It’s a good time to be a fan of portable gaming PCs. The concept of handheld PC gaming has been around for years, but the arrival of the Steam Deck has caused a Cambrian explosion in designs for this form factor. Take the OneXPlayer 2 Pro, for example: This awkwardly-named handheld looks like a typical Steam Deck competitor. But in just a few seconds you can snap off the side controllers, a la the Nintendo Switch, and add a fold-down keyboard to turn it into a tiny Surface-style tablet or laptop.
One-Netbook
The idea appears to be giving the handheld form factor more conventional utility. The physical design is mostly inherited from the previous model, the OneXPlayer 2 (sans Pro), which super-sized the usual portable design with an 8.4-inch, 2560×1600 screen and room for more powerful components like a full 80mm-long M.2 SSD. That larger screen also makes the keyboard size closer to the mini-laptop form factor that’s popular in Asia, though it’s still far smaller than standard key sizes. With the controllers removed, the design can function as a small tablet with stylus input or dock to a television and let you play with a controller bracket, again, very much like the Nintendo Switch.

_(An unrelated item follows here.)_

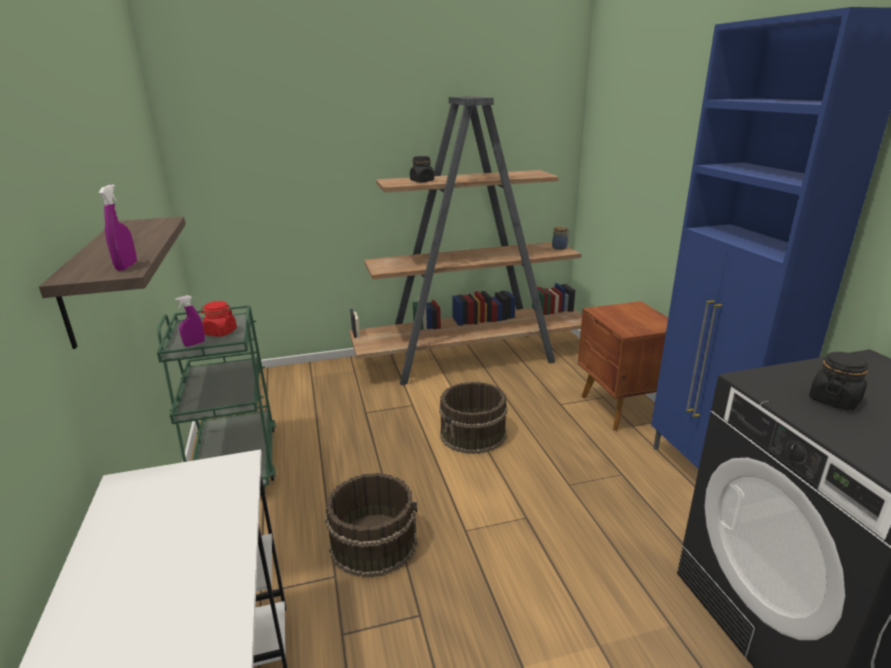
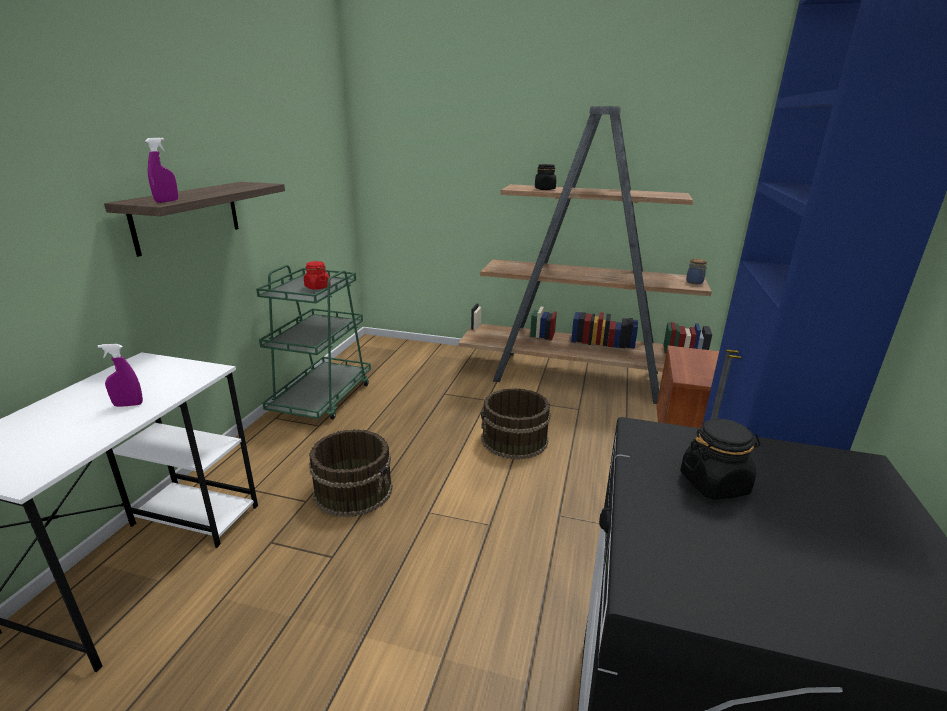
camera: 30 degrees right, 0 degrees up
purple spray bottle [175,295,205,347] -> purple spray bottle moved to [98,344,143,407]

The upgraded Pro model is really taking no prisoners in terms of specs. It’s using a Ryzen 7 7840U as its basis, which (as Liliputing notes) is very similar to the beefed-up RDNA 3 chip in the Asus ROG Ally. It can also be configured with up to 64GB of RAM and 4TB of storage space — specs that would make a top-of-the-line gaming desktop green with envy.
Oh, and if A Cruel Angel’s Thesis is running through your head right now, don’t worry. The green-on-orange color scheme of the OneXPlayer 2 Pro is indeed licensed with the Neon Genesis Evangelion anime and is fashioned after the EVA-01 mech unit. There’s no price or launch date for the OneXPlayer 2 Pro attached to its announcement. But you can make an educated guess as to the eventual MSRP since the previous Ryzen 6000-based OneXPlayer 2 starts at $1249 (now on sale for $999).